Nereo,

What if my time horizon is 30 years (which it is)? I know you could probably find 30 years stretches where the market returned less than 4.45%, but is it likely enough to worry about?

In the end it's what you are most comfortable with. Personally, any time period longer than about 5 years I'd choose to put it in the market. historically, 30 year time frames have always returned more than 4.45%(real adjusted returns) - in fact 4.7% is the lowest. The mean has been just above 7%.

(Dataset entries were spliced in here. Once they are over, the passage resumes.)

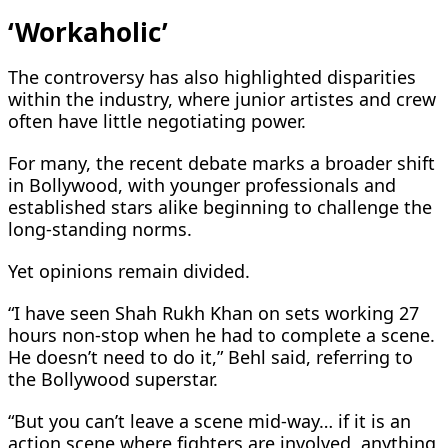
‘Workaholic’
The controversy has also highlighted disparities
within the industry, where junior artistes and crew
often have little negotiating power.
For many, the recent debate marks a broader shift
in Bollywood, with younger professionals and
established stars alike beginning to challenge the
long-standing norms.
Yet opinions remain divided.
“I have seen Shah Rukh Khan on sets working 27
hours non-stop when he had to complete a scene.
He doesn’t need to do it,” Behl said, referring to
the Bollywood superstar.
“But you can’t leave a scene mid-way… if it is an
action scene where fighters are involved, anything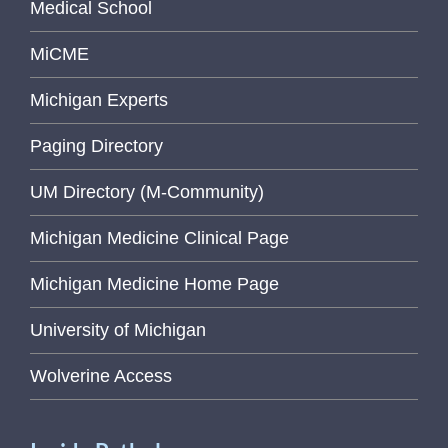
Medical School
MiCME
Michigan Experts
Paging Directory
UM Directory (M-Community)
Michigan Medicine Clinical Page
Michigan Medicine Home Page
University of Michigan
Wolverine Access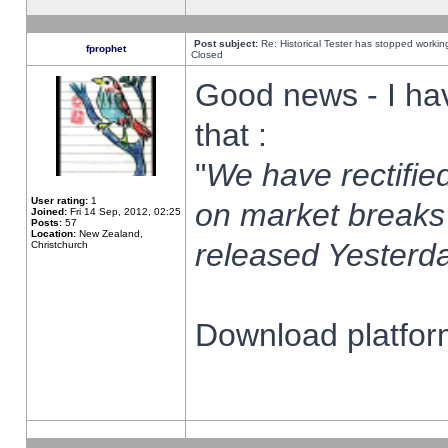
Post subject:
Re: Historical Tester has stopped worki
fprophet
Closed
Good news - I ha
that :
"
We have rectified
User rating:
1
on market breaks
Joined:
Fri 14 Sep, 2012, 02:25
Posts:
57
Location:
New Zealand,
released Yesterda
Christchurch
Download platform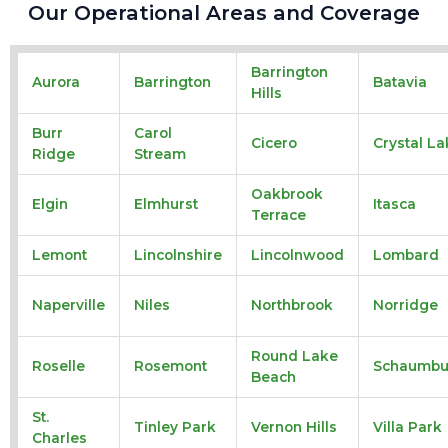
Our Operational Areas and Coverage
Barrington
Aurora
Barrington
Batavia
Hills
Burr
Carol
Cicero
Crystal La
Ridge
Stream
Oakbrook
Elgin
Elmhurst
Itasca
Terrace
Lemont
Lincolnshire
Lincolnwood
Lombard
Naperville
Niles
Northbrook
Norridge
Round Lake
Roselle
Rosemont
Schaumbu
Beach
St.
Tinley Park
Vernon Hills
Villa Park
Charles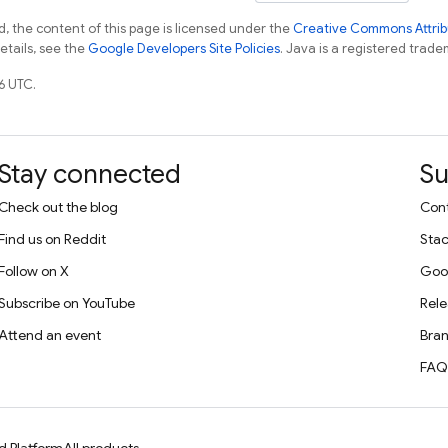
, the content of this page is licensed under the
Creative Commons Attribu
details, see the
Google Developers Site Policies
. Java is a registered tradem
6 UTC.
Stay connected
Su
Check out the blog
Cont
Find us on Reddit
Stac
Follow on X
Goo
Subscribe on YouTube
Rele
Attend an event
Bran
FAQ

Otherwise, what's the point of a tax shelter (like a traditional IRA or a 401k) on money that wasn't taxed? I wouldn't take up space in a non-Roth retirement account with tax-free money if you can put some taxed income in there instead. If, at the end of the year, you find that your 401k or traditional IRAs are not maxed, fill in the gap with the $40k that's been invested in the meantime (particularly the yields, which will be taxed!).

The reason is that money is fungible - it doesn't matter that his salary is taxable and his gift isn't; it's all one pot of money to spend and invest. The OP makes $70k of taxable income and recieved $40k of (presumably) untaxed money. So he has $110k to spend an invest - it doesn't matter where it comes from.

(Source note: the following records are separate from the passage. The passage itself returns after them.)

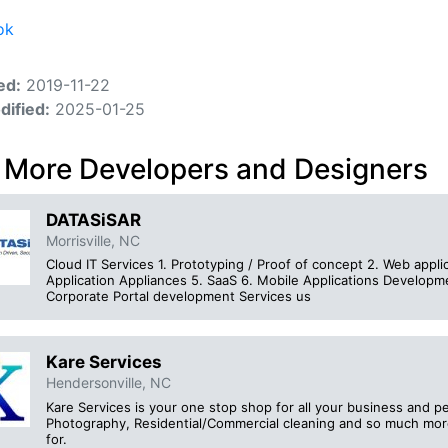
ok
ed:
2019-11-22
dified:
2025-01-25
 More Developers and Designers
DATASiSAR
Morrisville, NC
Cloud IT Services 1. Prototyping / Proof of concept 2. Web applic
Application Appliances 5. SaaS 6. Mobile Applications Developm
Corporate Portal development Services us
Kare Services
Hendersonville, NC
Kare Services is your one stop shop for all your business and p
Photography, Residential/Commercial cleaning and so much mo
for.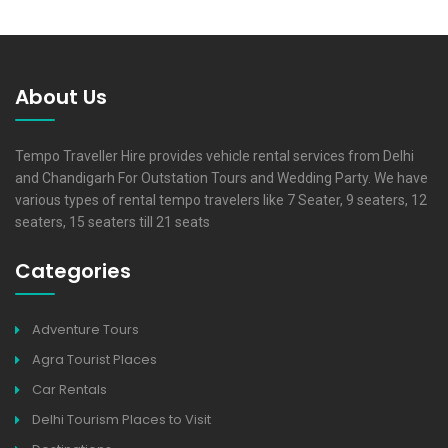
About Us
Tempo Traveller Hire provides vehicle rental services from Delhi
and Chandigarh For Outstation Tours and Wedding Party. We have
various types of rental tempo travelers like 7 Seater, 9 seaters, 12
seaters, 15 seaters till 21 seats
Categories
Adventure Tours
Agra Tourist Places
Car Rentals
Delhi Tourism Places to Visit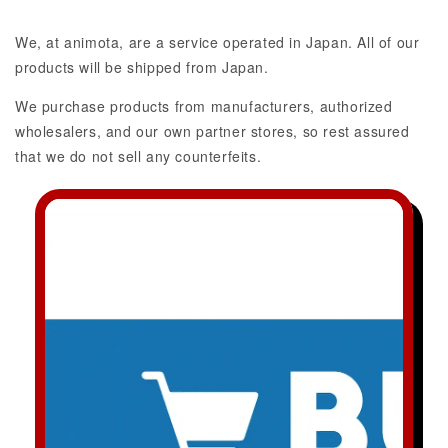
We, at animota, are a service operated in Japan. All of our
products will be shipped from Japan.
We purchase products from manufacturers, authorized
wholesalers, and our own partner stores, so rest assured
that we do not sell any counterfeits.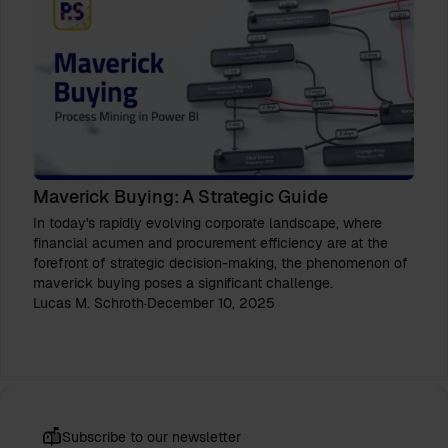
Maverick Buying: A Strategic Guide
In today's rapidly evolving corporate landscape, where
financial acumen and procurement efficiency are at the
forefront of strategic decision-making, the phenomenon of
maverick buying poses a significant challenge.
Lucas M. Schroth
·
December 10, 2025
Subscribe to our newsletter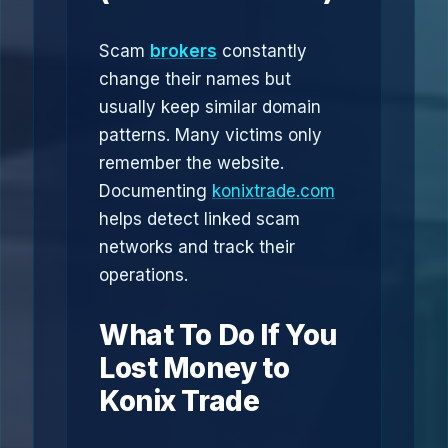
Scam
brokers
constantly
change their names but
usually keep similar domain
patterns. Many victims only
remember the website.
Documenting
konixtrade.com
helps detect linked scam
networks and track their
operations.
What To Do If You
Lost Money to
Konix Trade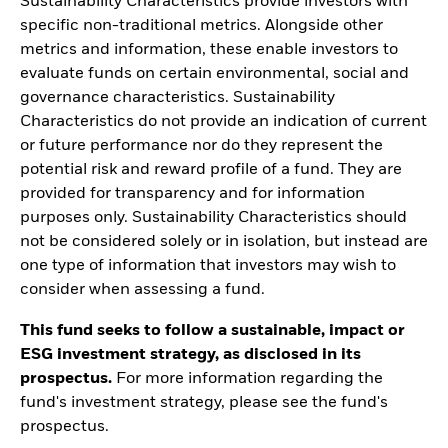
Sustainability Characteristics provide investors with
specific non-traditional metrics. Alongside other
metrics and information, these enable investors to
evaluate funds on certain environmental, social and
governance characteristics. Sustainability
Characteristics do not provide an indication of current
or future performance nor do they represent the
potential risk and reward profile of a fund. They are
provided for transparency and for information
purposes only. Sustainability Characteristics should
not be considered solely or in isolation, but instead are
one type of information that investors may wish to
consider when assessing a fund.
This fund seeks to follow a sustainable, impact or
ESG investment strategy, as disclosed in its
prospectus.
For more information regarding the
fund's investment strategy, please see the fund's
prospectus.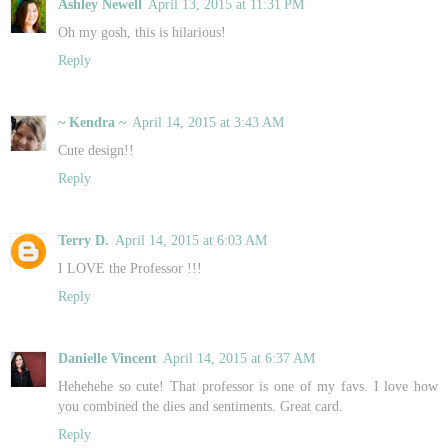
Ashley Newell
April 13, 2015 at 11:31 PM
Oh my gosh, this is hilarious!
Reply
~ Kendra ~
April 14, 2015 at 3:43 AM
Cute design!!
Reply
Terry D.
April 14, 2015 at 6:03 AM
I LOVE the Professor !!!
Reply
Danielle Vincent
April 14, 2015 at 6:37 AM
Hehehehe so cute! That professor is one of my favs. I love how
you combined the dies and sentiments. Great card.
Reply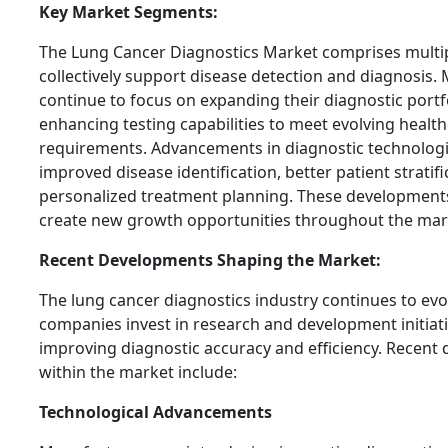
Key Market Segments:
The Lung Cancer Diagnostics Market comprises multi
collectively support disease detection and diagnosis. 
continue to focus on expanding their diagnostic portf
enhancing testing capabilities to meet evolving healt
requirements. Advancements in diagnostic technologi
improved disease identification, better patient stratif
personalized treatment planning. These developments
create new growth opportunities throughout the mar
Recent Developments Shaping the Market:
The lung cancer diagnostics industry continues to evol
companies invest in research and development initiat
improving diagnostic accuracy and efficiency. Recent
within the market include:
Technological Advancements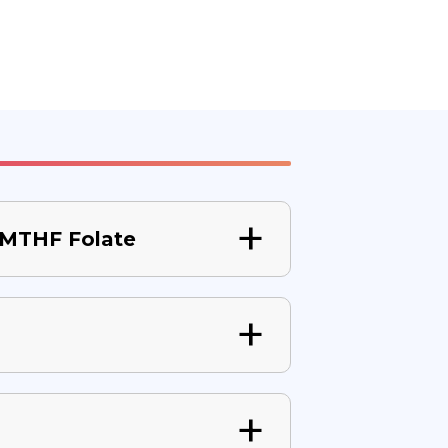
 5MTHF Folate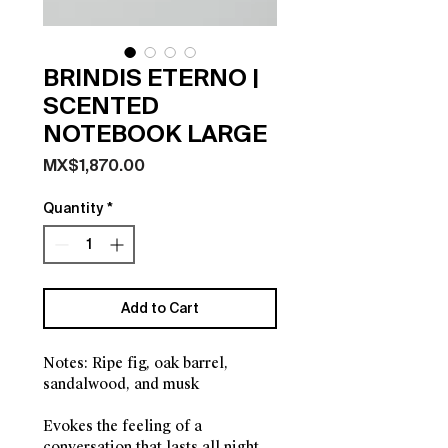
BRINDIS ETERNO |
SCENTED
NOTEBOOK LARGE
Price
MX$1,870.00
Quantity
*
Add to Cart
Notes: Ripe fig, oak barrel,
sandalwood, and musk
Evokes the feeling of a
conversation that lasts all night.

Here's an example. Let's assume he files jointly and puts all his $40k in taxable accounts - $70k of taxable income yields $59k (assuming standard deductions and 1 dependent).

** That means he has $99k to spend an invest**. He's paid $11k in taxes.

But now let's assume he uses this $40k to max out all his tax-advantaged accounts. He puts $11k into t-IRAs for him and his spouse, he contributes $17,500 to his 401(k) (for this example his employer contributes nothing) and he puts another $3600 into a HSA. Then his tax bill is on $70k - ($11k + 17,500 + 3600) = $33,175 of earned income. After taxes he will have $32,125 of his salary + the $40k windfall + his $36,128 that he put into tax-advantaged accounts.

**He has just over $108k to spend and save. **He's paid just under $2k in taxes. With a few more deductions (mortgage interest, for example) it's likely he will be untaxed on all $70k salary in my rough example.

EDIT: The above is just an example to illustrate how the fungibility of money means that it doesn't matter that the $40k is tax free - he should still maximize all tax-advantaged accounts first before putting them into taxable accounts.